What the task asks: Rewrite the records as a Markdown table with the columns Row and Line, starting at the line that contains "Долгосрочная актуальность и" and ending at the last line of the records. Number each row, skip blank lines, and leave the pictures out.

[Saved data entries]
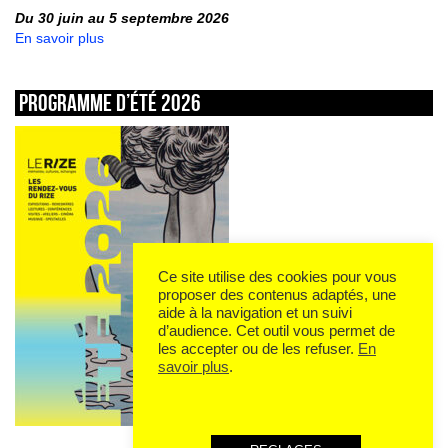
Du 30 juin au 5 septembre 2026
En savoir plus
Programme d’été 2026
Ce site utilise des cookies pour vous
proposer des contenus adaptés, une
aide à la navigation et un suivi
d’audience. Cet outil vous permet de
les accepter ou de les refuser.
En
savoir plus
.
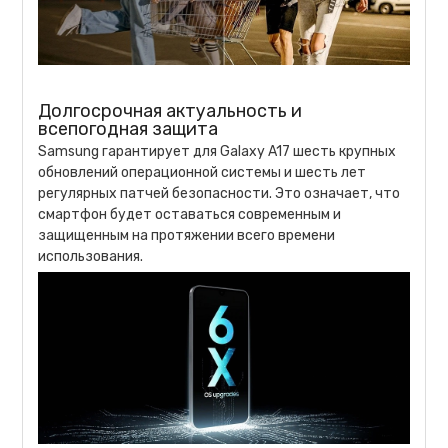
Долгосрочная актуальность и
всепогодная защита
Samsung гарантирует для Galaxy A17 шесть крупных
обновлений операционной системы и шесть лет
регулярных патчей безопасности. Это означает, что
смартфон будет оставаться современным и
защищенным на протяжении всего времени
использования.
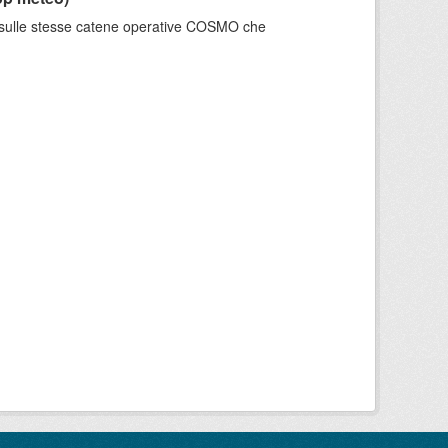
e sulle stesse catene operative COSMO che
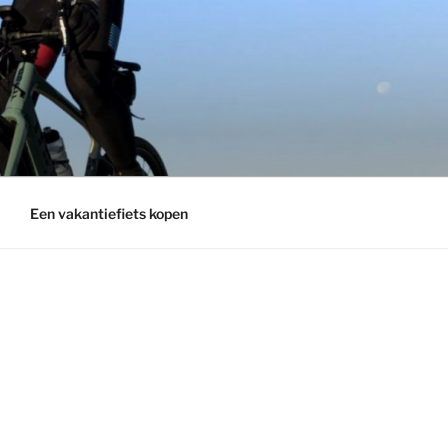
Een vakantiefiets kopen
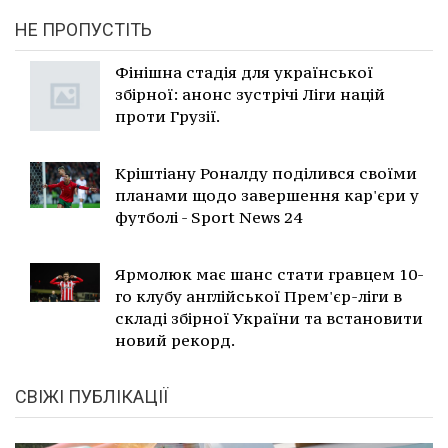
НЕ ПРОПУСТІТЬ
Фінішна стадія для української
збірної: анонс зустрічі Ліги націй
проти Грузії.
Кріштіану Роналду поділився своїми
планами щодо завершення кар'єри у
футболі - Sport News 24
Ярмолюк має шанс стати гравцем 10-
го клубу англійської Прем'єр-ліги в
складі збірної України та встановити
новий рекорд.
СВІЖІ ПУБЛІКАЦІЇ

Answer to this problem:
| Row | Line |
|---|---|
| 1 | Долгосрочная актуальность и |
| 2 | всепогодная защита |
| 3 | Samsung гарантирует для Galaxy A17 шесть крупных |
| 4 | обновлений операционной системы и шесть лет |
| 5 | регулярных патчей безопасности. Это означает, что |
| 6 | смартфон будет оставаться современным и |
| 7 | защищенным на протяжении всего времени |
| 8 | использования. |
| 9 | e sulle stesse catene operative COSMO che |
| 10 | Een vakantiefiets kopen |
| 11 | НЕ ПРОПУСТІТЬ |
| 12 | Фінішна стадія для української |
| 13 | збірної: анонс зустрічі Ліги націй |
| 14 | проти Грузії. |
| 15 | Кріштіану Роналду поділився своїми |
| 16 | планами щодо завершення кар'єри у |
| 17 | футболі - Sport News 24 |
| 18 | Ярмолюк має шанс стати гравцем 10- |
| 19 | го клубу англійської Прем'єр-ліги в |
| 20 | складі збірної України та встановити |
| 21 | новий рекорд. |
| 22 | СВІЖІ ПУБЛІКАЦІЇ |